Sauf Vera Mironenko, une mère de trois enfants. « Tout le monde vit sur ses économies, les entreprises sont fermées », dit-t-elle, évoquant des « prix stratosphériques » et l’absence de médicaments. « On patiente en attendant que la vie s’arrange […] quel que soit le pouvoir », ajoute-t-elle, un brin fataliste.
Accentuant leur pression sur la Russie, les États-Unis ont annoncé mettre fin, à partir de mercredi 4 h 01 GMT (0 h 01 HAE), à une exemption permettant à Moscou de payer ses dettes en dollars.
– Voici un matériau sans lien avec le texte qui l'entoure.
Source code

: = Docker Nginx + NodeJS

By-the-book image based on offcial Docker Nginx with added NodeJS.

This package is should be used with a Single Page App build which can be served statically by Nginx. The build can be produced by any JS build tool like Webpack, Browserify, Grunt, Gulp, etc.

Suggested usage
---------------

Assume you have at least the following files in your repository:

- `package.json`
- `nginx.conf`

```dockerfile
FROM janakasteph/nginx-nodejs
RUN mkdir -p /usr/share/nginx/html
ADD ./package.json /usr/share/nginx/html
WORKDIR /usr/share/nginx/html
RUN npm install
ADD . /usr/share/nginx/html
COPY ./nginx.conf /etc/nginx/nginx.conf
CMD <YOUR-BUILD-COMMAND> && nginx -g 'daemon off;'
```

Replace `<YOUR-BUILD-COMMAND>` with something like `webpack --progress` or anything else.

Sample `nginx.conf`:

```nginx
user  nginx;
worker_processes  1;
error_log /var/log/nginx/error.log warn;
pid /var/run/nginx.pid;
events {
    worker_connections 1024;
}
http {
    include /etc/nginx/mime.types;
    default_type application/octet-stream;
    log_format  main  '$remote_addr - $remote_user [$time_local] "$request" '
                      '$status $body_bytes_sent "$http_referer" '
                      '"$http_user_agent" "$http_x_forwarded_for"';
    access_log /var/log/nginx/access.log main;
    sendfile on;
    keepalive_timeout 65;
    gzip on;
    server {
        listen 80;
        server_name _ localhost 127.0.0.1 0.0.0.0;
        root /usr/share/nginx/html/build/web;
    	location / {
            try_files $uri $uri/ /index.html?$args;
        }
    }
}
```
Cette décision pourrait précipiter la Russie, qui a une douzaine de paiements à honorer d’ici la fin de l’année, dans le défaut de paiement.
Au Forum de Davos, le président suisse Ignazio Cassis a annoncé que son pays organiserait, les 4 et 5 juillet, une « conférence de reconstruction de l’Ukraine » réunissant notamment la Banque mondiale, l’OCDE et l’Union européenne (UE).
L’UE discute toujours d’un embargo sur le pétrole russe, qui requiert l’unanimité des pays membres, et auquel s’oppose notamment la Hongrie, très dépendante du pétrole russe. « Quelque chose ne va pas avec la Hongrie ! », a estimé mercredi le président Zelensky.
En trois mois de conflit armé, 234 enfants ont été tués et 433 blessés, a dénoncé mardi le bureau de la procureure générale d’Ukraine Iryna Venediktova.
Au total, des milliers de civils et de militaires ont péri, sans qu’il existe un bilan chiffré. Pour la seule ville de Marioupol, les autorités ukrainiennes parlent de 20 000 morts.
Plus de huit millions d’Ukrainiens ont été déplacés à l’intérieur de leur pays, selon l’ONU. S’y ajoutent 6,5 millions qui ont fui à l’étranger, dont plus de la moitié – 3,4 millions – en Pologne.